Data extracts START

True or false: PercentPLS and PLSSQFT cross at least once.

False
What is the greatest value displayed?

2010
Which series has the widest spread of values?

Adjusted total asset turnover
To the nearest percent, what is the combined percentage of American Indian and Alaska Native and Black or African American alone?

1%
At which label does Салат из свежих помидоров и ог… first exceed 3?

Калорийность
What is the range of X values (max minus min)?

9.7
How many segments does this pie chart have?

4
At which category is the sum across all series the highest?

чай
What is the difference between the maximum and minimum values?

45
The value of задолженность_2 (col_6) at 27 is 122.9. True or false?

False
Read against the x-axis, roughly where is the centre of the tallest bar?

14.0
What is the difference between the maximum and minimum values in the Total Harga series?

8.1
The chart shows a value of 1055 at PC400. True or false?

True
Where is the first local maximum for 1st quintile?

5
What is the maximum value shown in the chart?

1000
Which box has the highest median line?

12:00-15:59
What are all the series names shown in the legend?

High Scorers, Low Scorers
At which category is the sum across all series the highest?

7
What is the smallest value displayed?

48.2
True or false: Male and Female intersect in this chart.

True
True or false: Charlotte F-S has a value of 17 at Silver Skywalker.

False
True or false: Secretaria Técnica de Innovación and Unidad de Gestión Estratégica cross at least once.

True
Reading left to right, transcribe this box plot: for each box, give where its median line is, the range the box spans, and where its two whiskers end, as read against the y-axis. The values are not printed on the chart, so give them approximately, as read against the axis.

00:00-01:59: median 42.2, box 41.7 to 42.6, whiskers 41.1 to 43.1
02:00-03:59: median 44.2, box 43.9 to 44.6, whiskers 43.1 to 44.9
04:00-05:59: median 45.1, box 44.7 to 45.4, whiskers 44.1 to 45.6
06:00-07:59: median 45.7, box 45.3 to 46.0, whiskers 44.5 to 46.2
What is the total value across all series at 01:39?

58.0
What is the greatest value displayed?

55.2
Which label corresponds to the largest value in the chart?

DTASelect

Data extracts END

**To do**
Please count the lines in the dataset entries above that contain the word "median", and give only that number.

**Answer section**
6